▶ HOW TO COMPLETE THIS TASK: Omit the pictures. Transcribe exactly the lines below, from the one with "Table 1. Effect" up to and including the last.

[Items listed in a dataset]
┏━━
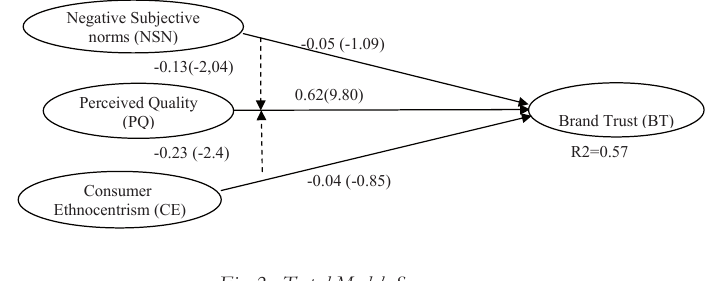
Fig. 2 - Tested Model. Source:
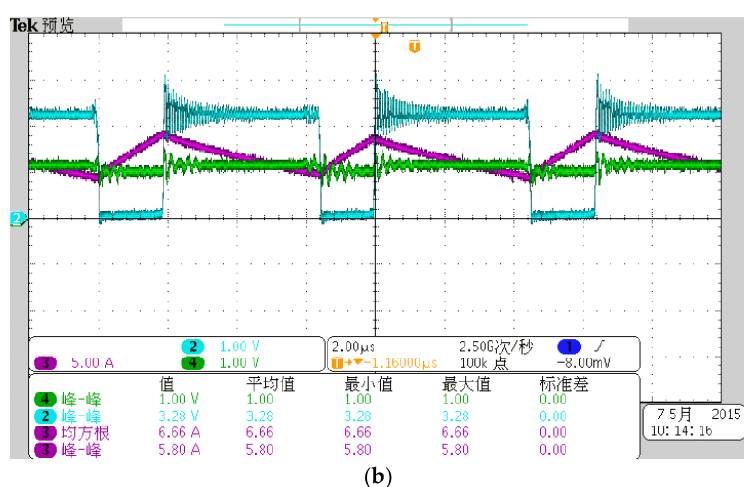
Figure 16. Purple curve: the input current of q ‐ Zsource, green curve shows the input voltage of q ‐ Zsource, cyan curve shows the output voltage of q ‐ Zsource measured ( a ) at the 1 μ s shoot ‐ through time; and ( b ) at the 1.5 μ s shoot ‐ through time.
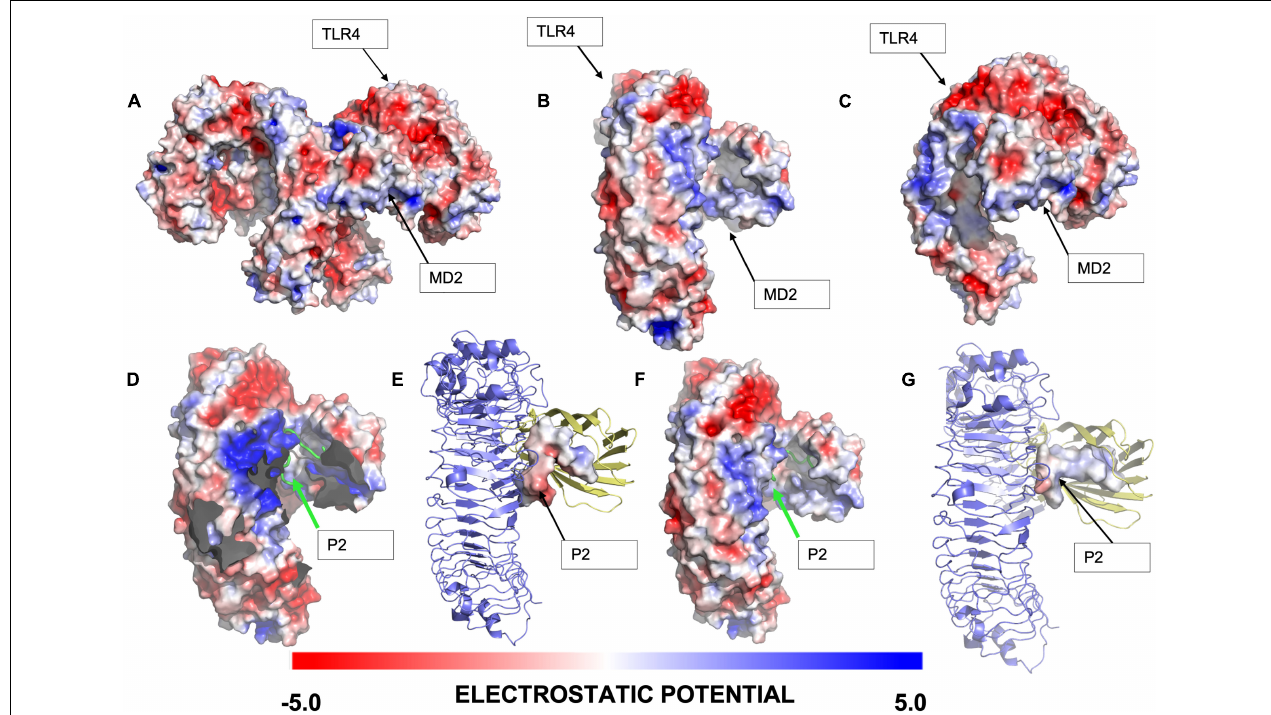
FIGURE 1 | Electrostatic analysis of the interaction of the highest ranked docking conformation of Peptide-2 with murine TLR4/MD2 complex (PDB ID = 3VQ2) obtained with Autodock Vina 1.1.2 and generated with PyMOL 2.4.1. (A) General view of (mTLR4/MD2) 2 electrostatic potential. (B) Frontal view of (mTLR4/MD2) electrostatic potential. (C) Lateral view of (mTLR4/MD2) electrostatic potential. (D) Best docked conformation for Peptide-2 with (mTLR4/MD2) 2 , with complementary TLR4/MD2 not shown for visualization purposes. (E) Electrostatic potential of best docked peptide conformation of Peptide-2 with (mTLR4/MD2) 2 . (F) Best docked peptide conformation for Peptide-2 with (mTLR4/MD2). (G) Electrostatic potential of best docked conformation of Peptide-2 with (mTLR4/MD2). The electrostatic potential is shown in a red (–5) to blue (+ 5) scale obtained with the APBS electrostatics plugin in PyMOL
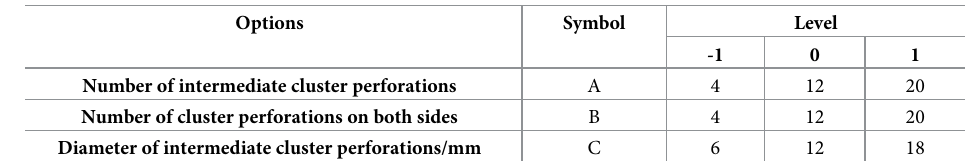
Table 2. Design factors and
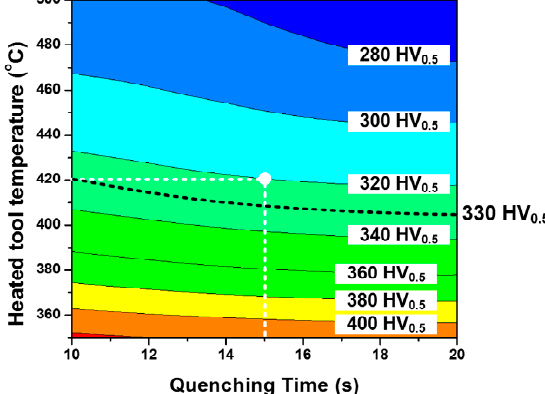
Figure 8. Process window to predict hardness of low strength region for various tool temperature and quenching time. Table 6. Comparison of predicted hardness between FE simulation and process window.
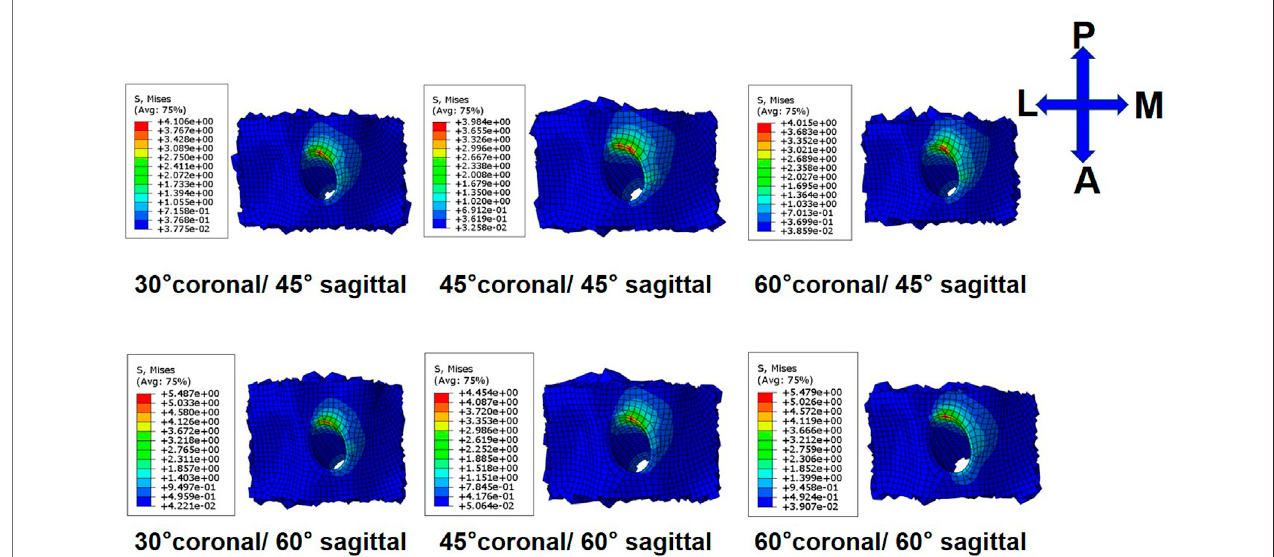
FIGURE 6 | Stress distribution around tibial tunnel entrance following ACLR.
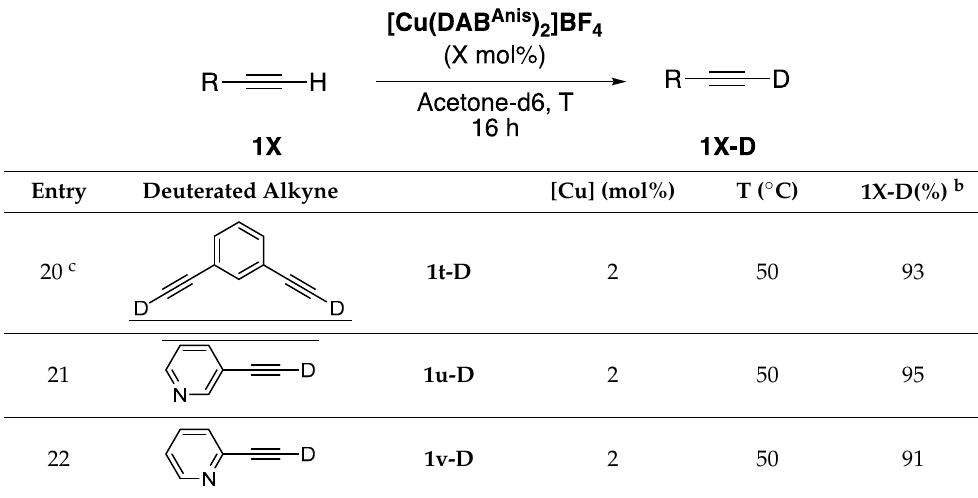
Table 3. Cont . Table 3. Scope of the reaction a .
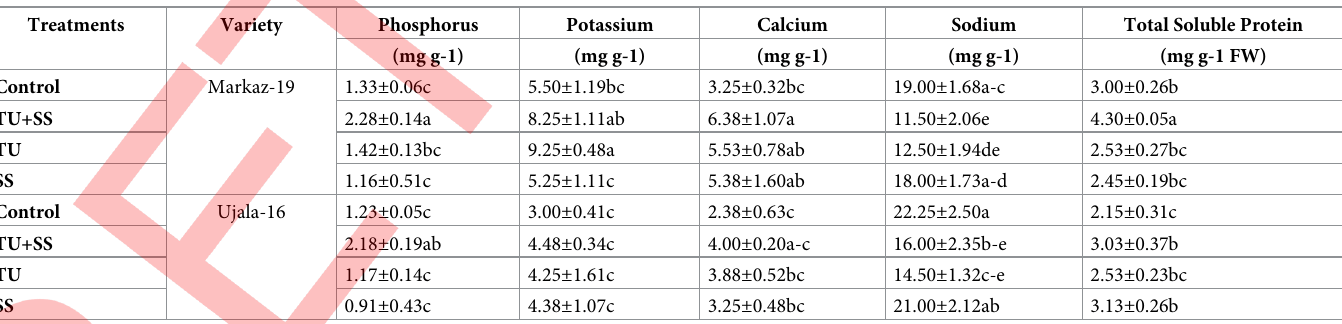
Table 1. Effect of different treatments on ionic contents like sodium, calcium, potassium, phosphorous and soluble proteins constituents of two wheat genotypes (Markaz 19 and Ujala 16) after 35 d of the growth period in pots. Treatments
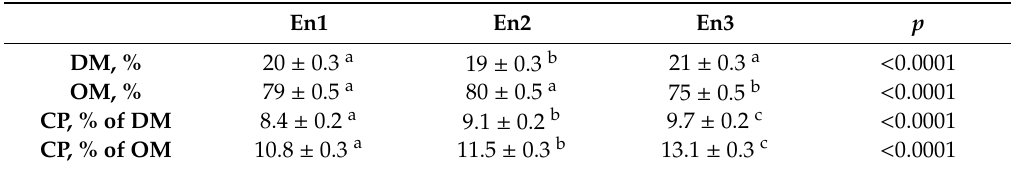
Table 6. Content of dry matter (DM), organic matter (OM), and crude protein (CP) as % of DM and as % of OM in feces from Gotlandsruss, divided equally between three enclosures (En1–En3) and grazing all year round.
┗━━
▶ YOUR RESPONSE:
Table 1. Effect of different treatments on ionic contents like sodium, calcium, potassium, phosphorous and soluble proteins constituents of two wheat genotypes (Markaz 19 and Ujala 16) after 35 d of the growth period in pots. Treatments
Table 6. Content of dry matter (DM), organic matter (OM), and crude protein (CP) as % of DM and as % of OM in feces from Gotlandsruss, divided equally between three enclosures (En1–En3) and grazing all year round.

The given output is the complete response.